▶ [ENTRIES PROVIDED]:
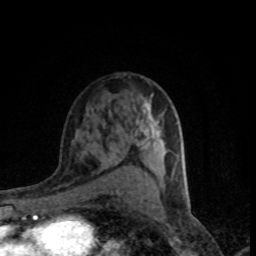
Breast MRI (dynamic contrast-enhanced), one axial slice. Position 50 of 80 along the scan axis. Cropped to one breast. Dynamic contrast-enhanced series, time point 2 of 8 at this slice position (early post-contrast). 1.5 T. TE 4.2 ms, TR 7.1 ms. 2 mm slice thickness. 256 × 256 image matrix, field of view 145 × 145 mm. Female patient.
Outlined on this slice (semi-automatic segmentation, software-assisted and operator-edited):
- enhancing-tissue mask used for the functional tumour volume (all voxels passing the contrast-enhancement thresholds inside the analysis volume; usually the tumour): bounding box (x1, y1, x2, y2) in pixels: (130, 109, 176, 163)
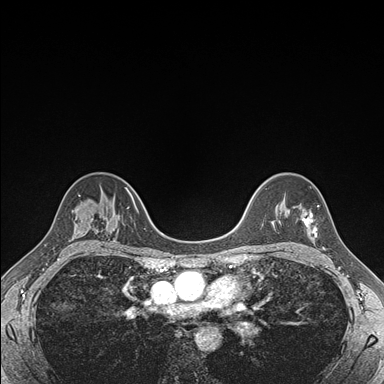
Breast MRI (dynamic contrast-enhanced), one axial slice. Position 120 of 176 along the scan axis. Dynamic contrast-enhanced series, time point 2 of 7 at this slice position (early post-contrast). 1.5 T. TE 1.5 ms, TR 4.1 ms. 384 × 384 image matrix, field of view 320 × 320 mm. Female patient.
Outlined on this slice (semi-automatic segmentation, software-assisted and operator-edited):
- enhancing-tissue mask used for the functional tumour volume (all voxels passing the contrast-enhancement thresholds inside the analysis volume; usually the tumour): bounding box [x1, y1, x2, y2] px = [301, 206, 319, 238]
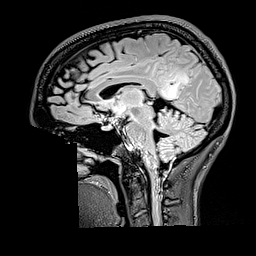
Brain MRI from a brain-tumour surgery series, one sagittal slice. Slice 90 of 176 in the series (ordered by position). T2 FLAIR. 1 mm slice thickness. 256 × 256 image matrix. Case-level facts recorded for this patient, not image findings: histopathology: Oligodendroglioma; WHO grade: 2; IDH mutation: yes; tumour location: Right Parietal.
Annotated regions visible in this slice (expert manual segmentation):
- tumour: bounding box (x1, y1, x2, y2) in pixels: (159, 73, 190, 99)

▶ [WHAT YOU ARE ASKED TO DO]: Please transcribe the listing exactly as it stands, but omit its pictures.

▶ [ANSWER TO THIS PROBLEM]:
Breast MRI (dynamic contrast-enhanced), one axial slice. Position 50 of 80 along the scan axis. Cropped to one breast. Dynamic contrast-enhanced series, time point 2 of 8 at this slice position (early post-contrast). 1.5 T. TE 4.2 ms, TR 7.1 ms. 2 mm slice thickness. 256 × 256 image matrix, field of view 145 × 145 mm. Female patient.
Outlined on this slice (semi-automatic segmentation, software-assisted and operator-edited):
- enhancing-tissue mask used for the functional tumour volume (all voxels passing the contrast-enhancement thresholds inside the analysis volume; usually the tumour): bounding box (x1, y1, x2, y2) in pixels: (130, 109, 176, 163)
Breast MRI (dynamic contrast-enhanced), one axial slice. Position 120 of 176 along the scan axis. Dynamic contrast-enhanced series, time point 2 of 7 at this slice position (early post-contrast). 1.5 T. TE 1.5 ms, TR 4.1 ms. 384 × 384 image matrix, field of view 320 × 320 mm. Female patient.
Outlined on this slice (semi-automatic segmentation, software-assisted and operator-edited):
- enhancing-tissue mask used for the functional tumour volume (all voxels passing the contrast-enhancement thresholds inside the analysis volume; usually the tumour): bounding box [x1, y1, x2, y2] px = [301, 206, 319, 238]
Brain MRI from a brain-tumour surgery series, one sagittal slice. Slice 90 of 176 in the series (ordered by position). T2 FLAIR. 1 mm slice thickness. 256 × 256 image matrix. Case-level facts recorded for this patient, not image findings: histopathology: Oligodendroglioma; WHO grade: 2; IDH mutation: yes; tumour location: Right Parietal.
Annotated regions visible in this slice (expert manual segmentation):
- tumour: bounding box (x1, y1, x2, y2) in pixels: (159, 73, 190, 99)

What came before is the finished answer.